Still, on blogs run by moms of children with nut allergies, there is a consistent rallying cry for nut-free zones. The concern is airborne nut dust, which can be inhaled, or oily nut residues that can come into contact with children's skin. Wood, who has been allergic to nuts all his life, says these parents' worries may be exaggerated. The danger may depend on the severity of the allergy, but has much more to do with the degree of contact, he says. "Nut oils or the kinds of things that might be in a classroom — it's very rare for that exposure to cause anything more than a localized reaction," he says. "On the other hand, if you're a preschooler and your hands are in your mouth a lot, all bets are off."
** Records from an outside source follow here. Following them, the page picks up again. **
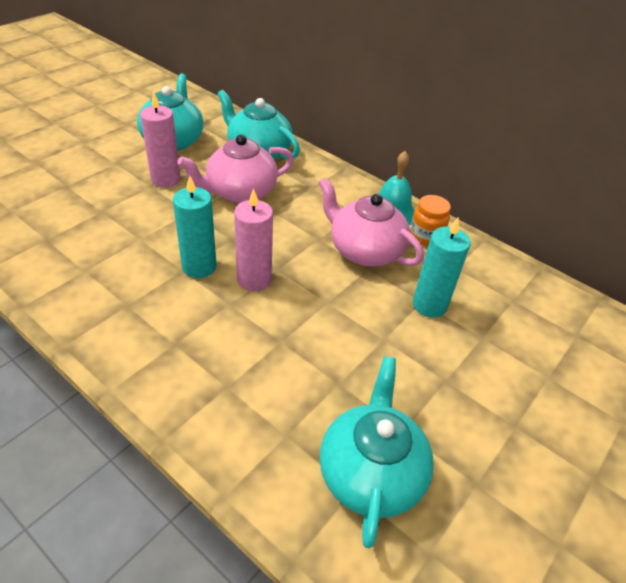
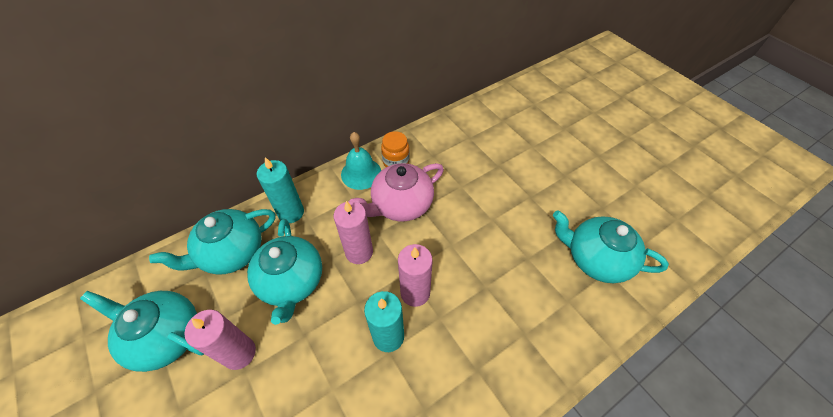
camera: 70 degrees left, 10 degrees up
(240, 192) = (291, 282): pink teapot -> turquoise teapot
(289, 229) = (359, 252): none -> pink candle
(429, 305) = (466, 183): turquoise candle -> turquoise candle (291, 212)

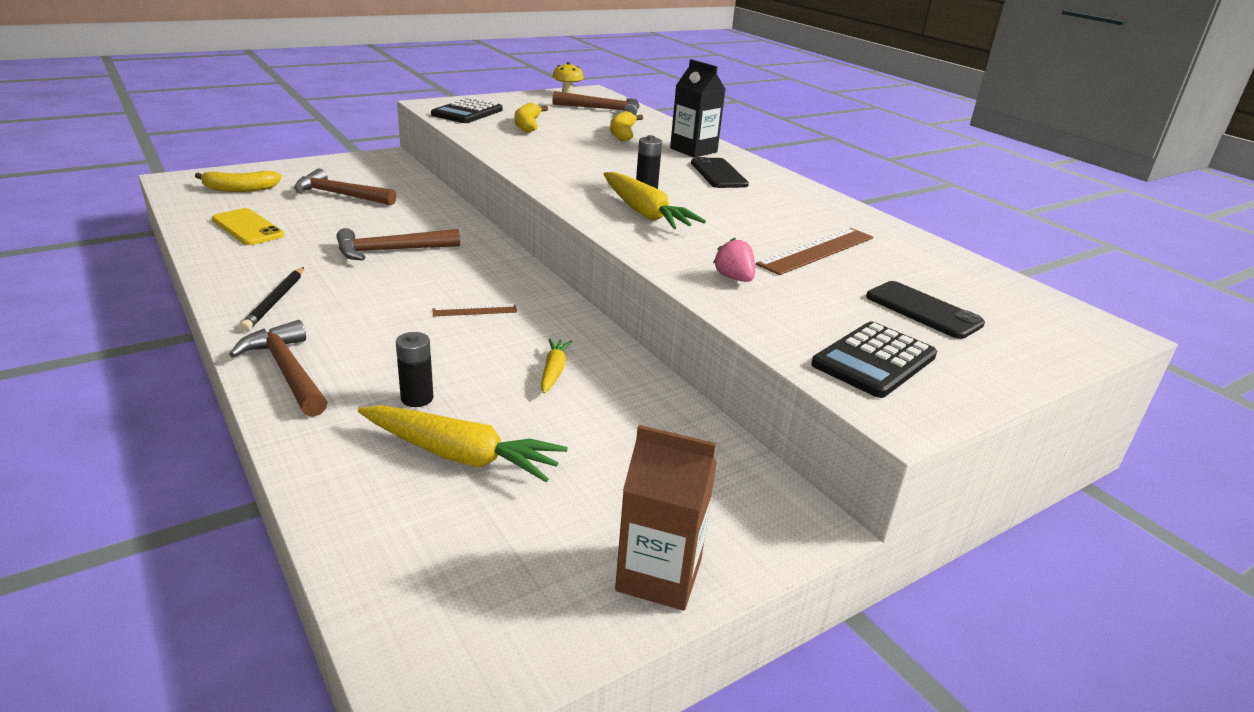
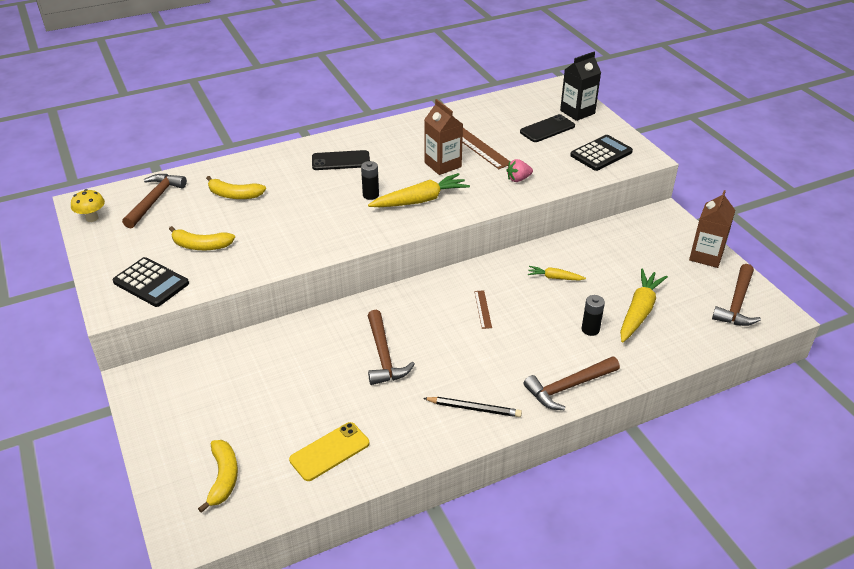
camera: 80 degrees left, 10 degrees up
(340, 195) = (251, 400): brown hammer -> brown hammer (737, 303)
(693, 150) = (284, 165): black carton -> black carton (577, 112)
(744, 227) = (443, 165): none -> brown carton
(874, 361) = (601, 153): black calculator -> black calculator turned 90 degrees counterclockwise

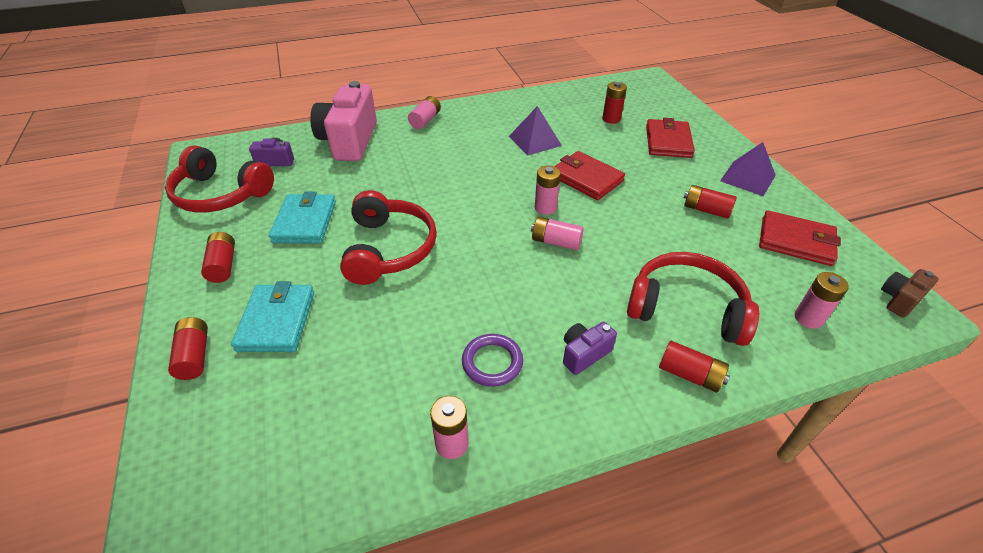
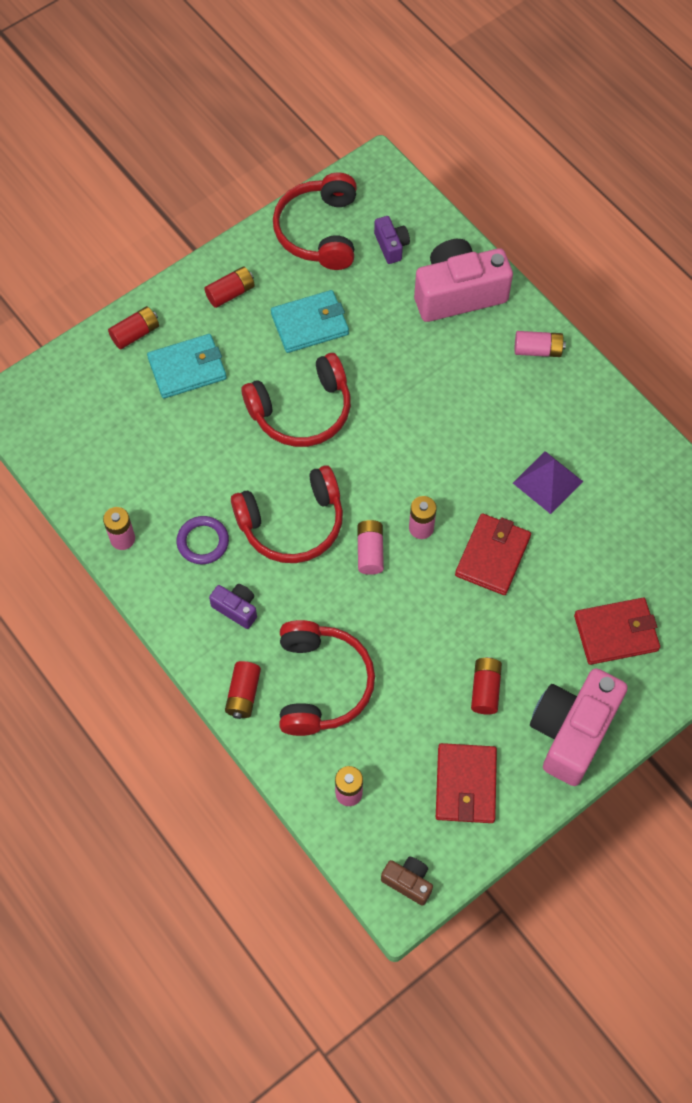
camera: 70 degrees right, 20 degrees up
(504, 285) = (292, 523): none -> red headphones
(611, 119) = (642, 556): red battery -> none
(747, 178) = (572, 732): purple pyramid -> pink camera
As for nut dust in the air, Wood says it can cause severe reactions — but only under specific circumstances, with high concentrations of nut dust in a confined space. At a baseball game, for example, where the dust is quickly dispersed through the air, the risk of an allergic reaction is low. But if you sat a long time in the small waiting room of a restaurant with a dish of nuts and servers who kept passing through, with plates of nuts, your risk of an allergic reaction would be higher, he says.
But like Christakis, Wood cautions against excessive alarm. "It's an unfortunate situation," says Wood, "if a family with an inaccurate perception of the allergy leads a child to believe that a Snickers bar from 50 feet away is a lethal weapon."